55-foot turntable can hold two-story homes for wind testing

Ever wonder if your home would survive a class four hurricane? The Institute for Business and Home Safety (IBHS) is building a new world-class disaster research center just outside of Chester, South Carolina with plans of having the lab fully operational later this year.
Allison Dean Love, External Relations Consultant tells that the objectives of the research facility are “to be testing structures for things like wind, hail, fire and water.” Love says it’s all about safety, “and all about helping people to reduce losses and not have the disruptions in our lives.”
The mission of the lab is to identify and evaluate effective ways to reduce and prevent property damage from natural and man-made causes. Love says that the research will help promote effective ways to reduce and prevent property damage from natural and man-made causes. “We’re going to be producing a lot of research and looking at the data that’s produced by the research center. We’ll be looking at the various components of the building, the materials, the design of the building -which will really help with future construction.”
(Allison Dean LoveĀ  MP3 :47)
Allison Dean Love MP3 :47
The test chamber is massive with equipment capable of generating realistic conditions like those in a hurricane.

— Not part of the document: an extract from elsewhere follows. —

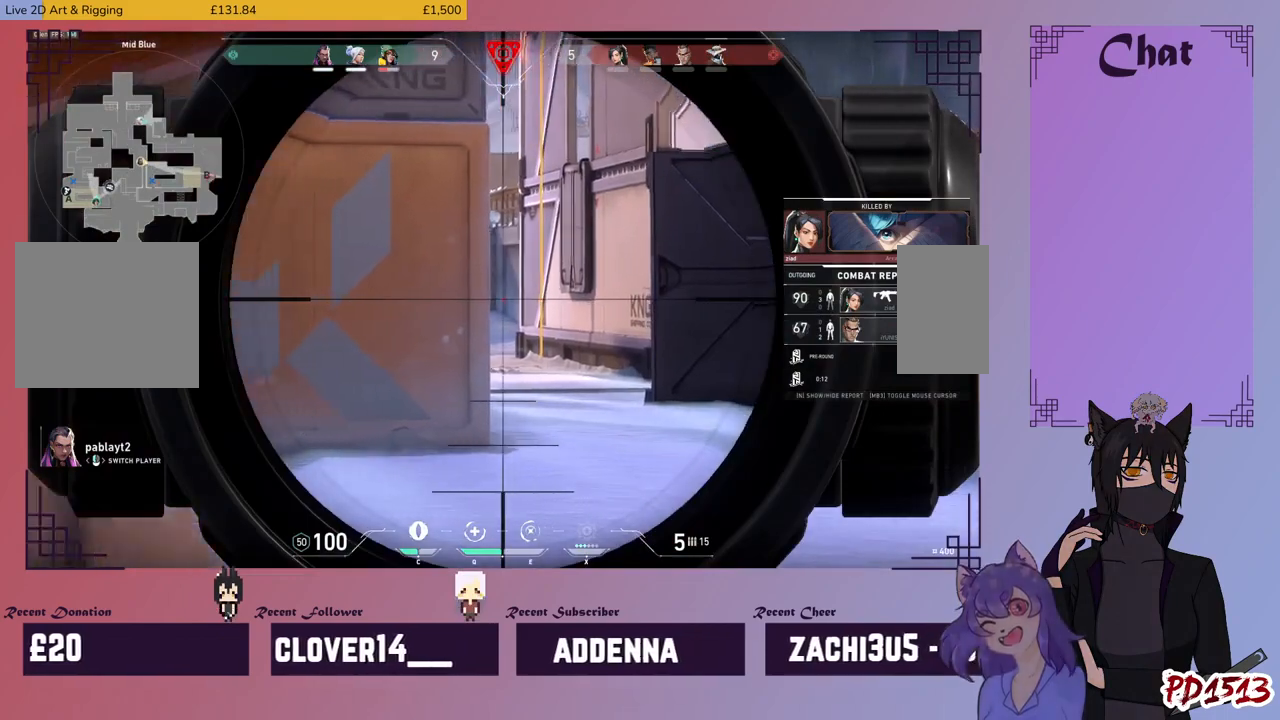
{"keys": [], "mouse": [], "events": []}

Among the equipment that will help produce the effects of high winds are 105 electric fans, each of which is nearly six feet in diameter. “We’ll be looking first at the effects of wind on the building design and on the building materials. We’re going to have more than one-hundred fans that are over six-feet in diameter that will simulate up to category three and four hurricane wind speed. Eventually we’ll also be adding in hail and water and fire to the equation as well, and continuing to test those building materials and those different designs of the building,” said Love.
“The homes that will be tested will be built to the current code, but we’ll also be aging some of the homes as well. That way we can test the homes after they have gotten older, which is very important for people who have older model homes. This will help them to know how to retrofit their homes and to prevent damage from the different things we’ll be testing for.”
Love says that this is the first research center of it’s kind, in the world, that has full scale models and structures for testing. The insurance industry is funding this project in its entirety for more than $40-million. Research findings by the IBHS will provide an objective, scientific foundation for the development of public policy such as building codes.